Korowód 54 platform oraz przebierańców w wyszukanych kostiumach wyruszył w sobotę po południu z zachodniej części stolicy Niemiec w kierunku Bramy Brandenburskiej, gdzie do wieczora potrwają imprezy i koncerty.

Na czele korowodu w otoczeniu "Drag Queens", tancerzy samby oraz mężczyzn w skórzanych i lateksowych kostiumach szedł burmistrz Berlina Klaus Wowereit, który sam jest homoseksualistą.

Ponieważ tegoroczna parada homoseksualistów odbywa się w przeddzień otwarcia w Berlinie mistrzostw świata w piłce nożnej kobiet, jej mottem jest sprzeciw wobec homofobii w sporcie.

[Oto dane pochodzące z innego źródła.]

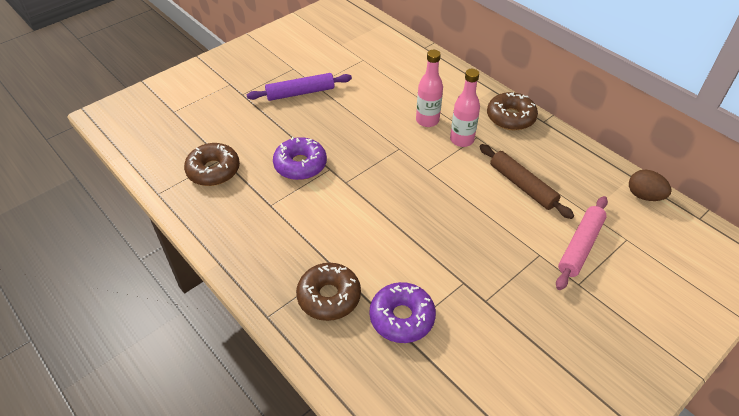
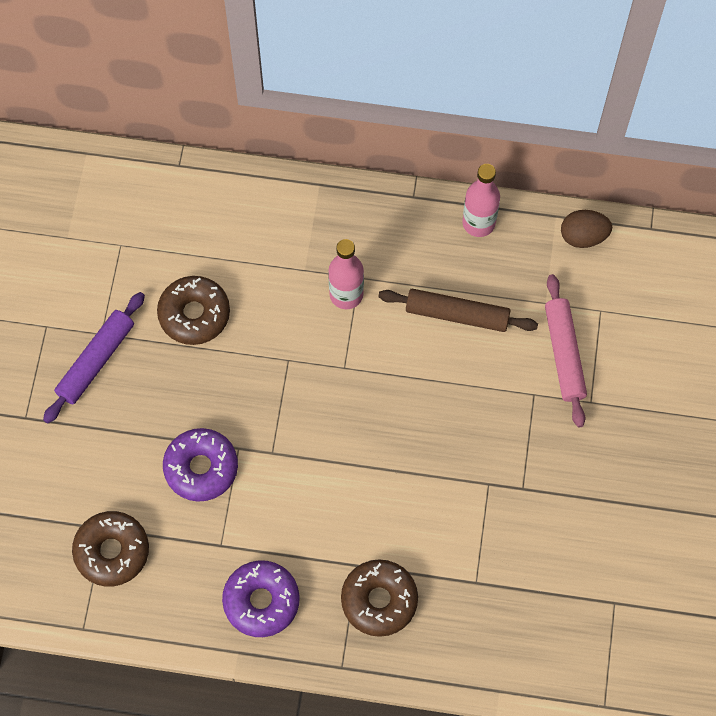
camera: 40 degrees left, 20 degrees up
purple donut [370,282,436,343] -> purple donut moved to [222,560,300,637]
pink bottle [416,50,443,127] -> pink bottle moved to [462,164,500,237]
brown donut [487,92,538,130] -> brown donut moved to [157,276,230,345]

"Wśród niemieckich polityków i artystów homoseksualność od dawna jest akceptowana"

Jak podkreślają organizacje gejów i lesbijek, wśród niemieckich polityków i artystów homoseksualność od dawna jest akceptowana, lecz w sporcie - zwłaszcza w piłce nożnej - nadal do rzadkości należą przypadki ujawniania orientacji homoseksualnej. "Strach przed obelgami i wrogością jest zbyt duży" - oceniło Berlińskie Stowarzyszenie Christopher Street Day.

Święto gejów i lesbijek nazywane jest Christopher Street Day (Dniem Ulicy Krzysztofa). Przypomina o wydarzeniach z 27 czerwca 1969 roku w Nowym Jorku, kiedy to doszło do zamieszek na tle dyskryminacji mniejszości seksualnych.